Page excerpt:

• • • •

# Accepted?



## Lover of Words & Light (Feb 13, 2008)

I was wondering if anyone has been accepted to USC or Chapman production? I have heard back from and been accepted to CalState LB, CalState LA, SFAI, and SFSU. I am anxious to begin hearing from the bigger schools!

Thanks!


----------



## cruisedude4 (Feb 27, 2008)

Chapman Film Production.


----------



## Lover of Words & Light (Feb 28, 2008)

I was accepted to Chapman Film Production too!


----------



## Rami7007 (Feb 29, 2008)

i was just accepted to chapman film production also! are you guys actually considering chapman if your other schools are a success as well?

Im pretty set on going there.


----------



## redpokiepenguin (Feb 29, 2008)

did you all send in your applications really early? I got mine in a week before the early deadline but i haven't heard anything yet.


----------



## Winterreverie (Feb 29, 2008)

Red-- I think this is an undergrad thread


----------



## Lover of Words & Light (Mar 1, 2008)

yea, I sent mine in early for undergrad. I am def. considering chapman even with other schools saying yes.


----------



## pythondrummer (Mar 1, 2008)

YEAAAHH!!

just got my acceptance letter today!  BFA in Film Production.  I am definitely considering chapman.  i am still waiting for a letter from USC to make my final decision.


----------



## KLondon (Mar 1, 2008)

It's strange to read about all you guys who are already accepted because you applied by early admission. I just turned in my transfer student application for Fall 08 yesterday so I still have a few months before I'll know.


----------



## redpokiepenguin (Mar 1, 2008)

oh haha...thanks winterreverie....it's hard to keep track of them all


----------



## Josh (Mar 2, 2008)

> Originally posted by redpokiepenguin:
> oh haha...thanks winterreverie....it's hard to keep track of them all



Well. This board is clearly marked "Undergraduate Film Schools."


----------



## Cinematical (Mar 2, 2008)

Man...I remember last year, this was me.

Oh, the nerve-wracking wait!


----------



## Lover of Words & Light (Mar 3, 2008)

If you get into USC will you choose there over Chapman, I'm torn between the 2.


----------

• • • •

[Records from a data collection]
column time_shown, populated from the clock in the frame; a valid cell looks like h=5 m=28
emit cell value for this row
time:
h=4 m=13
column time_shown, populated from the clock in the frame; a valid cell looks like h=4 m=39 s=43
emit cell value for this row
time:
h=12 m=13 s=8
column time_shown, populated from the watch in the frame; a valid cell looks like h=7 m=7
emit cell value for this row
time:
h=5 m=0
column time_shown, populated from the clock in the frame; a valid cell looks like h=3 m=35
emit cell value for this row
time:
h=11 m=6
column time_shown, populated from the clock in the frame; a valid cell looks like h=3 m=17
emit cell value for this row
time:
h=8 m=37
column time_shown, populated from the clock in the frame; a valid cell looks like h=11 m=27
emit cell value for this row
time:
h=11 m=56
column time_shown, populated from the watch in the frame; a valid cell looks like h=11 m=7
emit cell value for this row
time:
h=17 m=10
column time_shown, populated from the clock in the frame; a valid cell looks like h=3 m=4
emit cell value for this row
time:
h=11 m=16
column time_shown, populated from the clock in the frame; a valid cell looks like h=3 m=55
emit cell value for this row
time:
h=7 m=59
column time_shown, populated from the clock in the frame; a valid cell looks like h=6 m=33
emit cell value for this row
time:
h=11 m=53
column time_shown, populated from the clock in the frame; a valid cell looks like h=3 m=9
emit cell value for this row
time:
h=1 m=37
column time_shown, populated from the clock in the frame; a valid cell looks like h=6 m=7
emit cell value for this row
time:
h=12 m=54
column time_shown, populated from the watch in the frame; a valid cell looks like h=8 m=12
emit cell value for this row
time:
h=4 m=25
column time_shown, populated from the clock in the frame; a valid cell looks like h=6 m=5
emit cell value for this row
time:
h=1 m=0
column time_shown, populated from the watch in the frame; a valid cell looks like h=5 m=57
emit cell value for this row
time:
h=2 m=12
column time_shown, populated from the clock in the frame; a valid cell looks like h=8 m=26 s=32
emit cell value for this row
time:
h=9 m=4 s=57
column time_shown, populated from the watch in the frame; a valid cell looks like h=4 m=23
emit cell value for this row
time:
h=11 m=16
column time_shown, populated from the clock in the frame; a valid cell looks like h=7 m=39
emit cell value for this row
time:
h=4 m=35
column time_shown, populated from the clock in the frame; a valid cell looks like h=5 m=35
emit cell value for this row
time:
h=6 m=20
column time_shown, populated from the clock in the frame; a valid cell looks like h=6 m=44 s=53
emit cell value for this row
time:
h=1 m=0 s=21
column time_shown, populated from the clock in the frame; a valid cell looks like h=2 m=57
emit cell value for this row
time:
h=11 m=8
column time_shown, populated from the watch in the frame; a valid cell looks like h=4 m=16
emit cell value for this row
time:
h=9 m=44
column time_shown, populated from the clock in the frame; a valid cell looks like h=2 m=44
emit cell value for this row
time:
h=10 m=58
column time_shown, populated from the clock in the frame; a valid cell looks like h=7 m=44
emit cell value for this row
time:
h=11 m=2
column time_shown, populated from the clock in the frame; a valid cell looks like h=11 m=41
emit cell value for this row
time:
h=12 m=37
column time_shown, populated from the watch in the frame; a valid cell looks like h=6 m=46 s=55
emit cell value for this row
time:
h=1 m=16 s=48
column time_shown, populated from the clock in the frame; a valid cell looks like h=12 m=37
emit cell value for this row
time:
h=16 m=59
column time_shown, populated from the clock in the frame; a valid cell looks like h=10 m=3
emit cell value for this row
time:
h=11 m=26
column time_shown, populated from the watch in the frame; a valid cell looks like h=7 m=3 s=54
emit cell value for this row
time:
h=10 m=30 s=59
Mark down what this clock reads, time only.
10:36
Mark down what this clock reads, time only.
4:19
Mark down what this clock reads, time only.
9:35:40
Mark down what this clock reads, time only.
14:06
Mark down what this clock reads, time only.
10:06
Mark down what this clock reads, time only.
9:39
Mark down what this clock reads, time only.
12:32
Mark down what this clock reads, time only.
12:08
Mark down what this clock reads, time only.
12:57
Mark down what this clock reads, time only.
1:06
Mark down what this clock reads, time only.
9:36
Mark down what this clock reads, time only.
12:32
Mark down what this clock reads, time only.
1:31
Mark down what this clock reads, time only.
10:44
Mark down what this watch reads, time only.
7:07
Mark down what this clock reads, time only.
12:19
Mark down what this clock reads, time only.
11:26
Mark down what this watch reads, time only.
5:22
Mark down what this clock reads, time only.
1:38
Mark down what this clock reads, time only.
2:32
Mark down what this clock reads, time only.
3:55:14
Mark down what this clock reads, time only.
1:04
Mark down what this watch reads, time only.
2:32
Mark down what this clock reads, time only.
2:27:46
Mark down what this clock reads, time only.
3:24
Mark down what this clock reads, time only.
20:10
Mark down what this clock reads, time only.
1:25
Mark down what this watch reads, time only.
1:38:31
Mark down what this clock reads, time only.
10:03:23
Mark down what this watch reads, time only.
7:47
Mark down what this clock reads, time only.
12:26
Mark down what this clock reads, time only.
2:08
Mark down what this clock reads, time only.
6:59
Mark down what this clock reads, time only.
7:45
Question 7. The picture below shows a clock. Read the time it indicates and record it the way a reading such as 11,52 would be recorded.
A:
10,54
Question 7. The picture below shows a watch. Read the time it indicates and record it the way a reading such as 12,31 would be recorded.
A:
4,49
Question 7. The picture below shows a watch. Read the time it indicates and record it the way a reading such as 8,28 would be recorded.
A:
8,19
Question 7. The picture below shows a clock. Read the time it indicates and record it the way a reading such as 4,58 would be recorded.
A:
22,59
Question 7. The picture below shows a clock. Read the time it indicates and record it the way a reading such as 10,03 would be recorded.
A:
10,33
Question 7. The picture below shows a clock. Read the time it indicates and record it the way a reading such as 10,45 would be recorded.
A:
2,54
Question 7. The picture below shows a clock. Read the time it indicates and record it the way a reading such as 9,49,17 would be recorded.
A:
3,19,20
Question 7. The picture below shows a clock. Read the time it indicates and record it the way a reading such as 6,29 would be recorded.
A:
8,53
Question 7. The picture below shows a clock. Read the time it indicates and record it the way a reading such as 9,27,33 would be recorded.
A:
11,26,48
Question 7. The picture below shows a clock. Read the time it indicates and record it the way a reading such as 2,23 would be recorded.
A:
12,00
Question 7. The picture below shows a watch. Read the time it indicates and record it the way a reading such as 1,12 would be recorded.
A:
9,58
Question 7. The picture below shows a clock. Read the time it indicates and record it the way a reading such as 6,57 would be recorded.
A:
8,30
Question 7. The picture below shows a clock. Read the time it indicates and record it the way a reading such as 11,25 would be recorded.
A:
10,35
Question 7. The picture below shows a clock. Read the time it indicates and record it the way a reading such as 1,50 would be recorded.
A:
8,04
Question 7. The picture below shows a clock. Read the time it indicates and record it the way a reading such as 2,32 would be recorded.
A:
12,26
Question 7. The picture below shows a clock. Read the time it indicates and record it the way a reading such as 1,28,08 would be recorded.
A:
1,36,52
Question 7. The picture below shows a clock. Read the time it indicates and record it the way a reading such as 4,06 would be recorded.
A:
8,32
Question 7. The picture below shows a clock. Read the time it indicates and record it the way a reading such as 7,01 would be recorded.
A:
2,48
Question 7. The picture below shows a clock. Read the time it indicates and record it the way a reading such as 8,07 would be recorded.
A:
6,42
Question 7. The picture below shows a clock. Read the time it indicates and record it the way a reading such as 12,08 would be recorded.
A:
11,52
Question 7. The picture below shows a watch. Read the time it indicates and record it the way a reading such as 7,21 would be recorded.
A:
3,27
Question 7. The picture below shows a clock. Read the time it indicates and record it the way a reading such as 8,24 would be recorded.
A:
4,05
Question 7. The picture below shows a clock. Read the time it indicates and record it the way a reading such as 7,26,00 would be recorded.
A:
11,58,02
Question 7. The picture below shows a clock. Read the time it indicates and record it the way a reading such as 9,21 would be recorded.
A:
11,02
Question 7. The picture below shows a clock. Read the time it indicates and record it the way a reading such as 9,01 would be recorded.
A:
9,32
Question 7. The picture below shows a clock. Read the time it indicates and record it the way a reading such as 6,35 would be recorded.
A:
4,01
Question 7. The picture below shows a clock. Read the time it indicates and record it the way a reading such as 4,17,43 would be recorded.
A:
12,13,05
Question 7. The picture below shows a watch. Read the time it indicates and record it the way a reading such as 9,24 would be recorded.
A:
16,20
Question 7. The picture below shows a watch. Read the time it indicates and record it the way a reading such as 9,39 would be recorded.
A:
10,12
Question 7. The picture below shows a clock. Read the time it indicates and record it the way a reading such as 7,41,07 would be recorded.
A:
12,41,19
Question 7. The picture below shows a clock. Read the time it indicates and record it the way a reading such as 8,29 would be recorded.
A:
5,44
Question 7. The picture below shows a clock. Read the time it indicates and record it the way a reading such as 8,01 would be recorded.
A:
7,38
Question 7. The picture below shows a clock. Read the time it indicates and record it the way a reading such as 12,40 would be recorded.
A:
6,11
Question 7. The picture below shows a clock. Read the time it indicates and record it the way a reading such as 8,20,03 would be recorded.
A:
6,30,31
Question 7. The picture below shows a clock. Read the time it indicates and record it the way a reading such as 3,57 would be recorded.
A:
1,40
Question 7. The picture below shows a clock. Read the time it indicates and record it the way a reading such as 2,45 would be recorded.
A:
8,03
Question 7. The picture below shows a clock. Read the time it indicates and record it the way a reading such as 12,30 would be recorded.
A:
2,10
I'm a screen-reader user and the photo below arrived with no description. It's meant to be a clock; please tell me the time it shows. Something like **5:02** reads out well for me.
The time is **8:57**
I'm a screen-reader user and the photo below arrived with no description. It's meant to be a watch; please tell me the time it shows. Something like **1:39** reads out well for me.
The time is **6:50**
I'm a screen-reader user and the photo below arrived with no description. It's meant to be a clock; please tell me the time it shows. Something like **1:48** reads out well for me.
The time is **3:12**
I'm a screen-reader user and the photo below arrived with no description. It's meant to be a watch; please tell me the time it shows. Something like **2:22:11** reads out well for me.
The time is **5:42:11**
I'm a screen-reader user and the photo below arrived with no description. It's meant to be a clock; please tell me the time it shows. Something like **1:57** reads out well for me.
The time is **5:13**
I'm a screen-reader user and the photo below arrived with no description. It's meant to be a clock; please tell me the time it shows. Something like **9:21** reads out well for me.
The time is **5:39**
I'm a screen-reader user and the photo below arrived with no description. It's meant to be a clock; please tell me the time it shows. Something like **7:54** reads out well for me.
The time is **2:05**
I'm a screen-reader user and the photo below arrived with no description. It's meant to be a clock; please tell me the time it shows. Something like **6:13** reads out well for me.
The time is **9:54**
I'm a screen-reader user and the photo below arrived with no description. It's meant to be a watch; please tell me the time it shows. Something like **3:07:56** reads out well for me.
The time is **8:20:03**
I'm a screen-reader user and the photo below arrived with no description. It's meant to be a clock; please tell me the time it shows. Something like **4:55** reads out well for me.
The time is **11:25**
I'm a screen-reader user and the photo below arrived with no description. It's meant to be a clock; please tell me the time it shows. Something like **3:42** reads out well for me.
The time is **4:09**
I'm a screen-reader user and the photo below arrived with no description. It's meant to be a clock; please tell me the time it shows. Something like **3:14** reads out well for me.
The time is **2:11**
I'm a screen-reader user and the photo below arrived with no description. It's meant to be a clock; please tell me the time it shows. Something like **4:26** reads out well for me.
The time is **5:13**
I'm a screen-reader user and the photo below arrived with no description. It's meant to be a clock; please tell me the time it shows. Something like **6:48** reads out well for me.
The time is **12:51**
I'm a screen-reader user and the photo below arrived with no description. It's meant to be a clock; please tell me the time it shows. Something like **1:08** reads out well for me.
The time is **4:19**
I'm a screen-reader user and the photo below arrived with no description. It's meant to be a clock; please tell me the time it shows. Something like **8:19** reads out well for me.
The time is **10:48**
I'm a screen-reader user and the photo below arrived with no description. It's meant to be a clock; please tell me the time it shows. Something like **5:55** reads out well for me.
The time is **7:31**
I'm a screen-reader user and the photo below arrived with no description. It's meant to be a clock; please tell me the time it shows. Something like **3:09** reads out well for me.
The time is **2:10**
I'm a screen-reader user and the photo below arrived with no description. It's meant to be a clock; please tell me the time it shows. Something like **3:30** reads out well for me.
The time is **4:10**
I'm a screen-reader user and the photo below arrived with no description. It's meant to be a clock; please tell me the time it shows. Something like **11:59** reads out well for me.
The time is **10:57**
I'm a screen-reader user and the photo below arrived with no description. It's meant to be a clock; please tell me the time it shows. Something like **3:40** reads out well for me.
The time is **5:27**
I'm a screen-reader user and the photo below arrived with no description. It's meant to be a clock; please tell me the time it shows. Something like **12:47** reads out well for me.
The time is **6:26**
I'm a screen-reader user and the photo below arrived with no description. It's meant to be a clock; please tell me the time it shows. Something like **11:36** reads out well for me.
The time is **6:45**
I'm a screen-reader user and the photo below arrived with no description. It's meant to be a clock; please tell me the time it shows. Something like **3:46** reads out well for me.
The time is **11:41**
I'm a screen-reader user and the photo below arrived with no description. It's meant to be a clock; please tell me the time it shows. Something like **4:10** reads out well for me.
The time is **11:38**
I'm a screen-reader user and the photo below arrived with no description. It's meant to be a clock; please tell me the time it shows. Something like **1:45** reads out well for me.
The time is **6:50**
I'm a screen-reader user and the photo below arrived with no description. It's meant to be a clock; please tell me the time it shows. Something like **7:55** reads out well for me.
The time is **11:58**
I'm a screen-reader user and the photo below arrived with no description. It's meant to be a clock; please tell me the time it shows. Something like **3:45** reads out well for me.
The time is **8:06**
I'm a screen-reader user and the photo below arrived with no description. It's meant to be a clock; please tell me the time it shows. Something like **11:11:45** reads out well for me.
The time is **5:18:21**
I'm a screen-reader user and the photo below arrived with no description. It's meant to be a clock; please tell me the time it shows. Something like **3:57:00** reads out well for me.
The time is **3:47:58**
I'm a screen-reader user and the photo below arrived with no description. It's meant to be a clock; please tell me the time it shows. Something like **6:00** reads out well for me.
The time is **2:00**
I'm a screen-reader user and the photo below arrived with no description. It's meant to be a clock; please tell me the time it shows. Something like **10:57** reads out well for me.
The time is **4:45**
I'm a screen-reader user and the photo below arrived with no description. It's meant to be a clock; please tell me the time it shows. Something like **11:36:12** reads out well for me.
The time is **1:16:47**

• • • •

List of tasks:
**a.** Answer these questions using the forum thread about film school acceptances:
(i) Which four schools had already accepted Lover of Words & Light in the first post?
(ii) What degree does pythondrummer's acceptance letter name?
(iii) For which term did KLondon turn in a transfer student application?
**b.** Summarize the forum thread about film school acceptances in two sentences.
**c.** List every school that the forum thread about film school acceptances names.

Answers for the exercise:
**a.**
(i) CalState LB, CalState LA, SFAI, and SFSU
(ii) A BFA in Film Production
(iii) Fall 08

**b.** In posts from February and March 2008, several people report being accepted to Chapman's film production program, and some say they are still considering it while waiting to hear from USC. Others mention that they have not heard back yet or applied later as transfer students, and the first poster says they are torn between USC and Chapman.

**c.**
- USC
- Chapman
- CalState LB
- CalState LA
- SFAI
- SFSU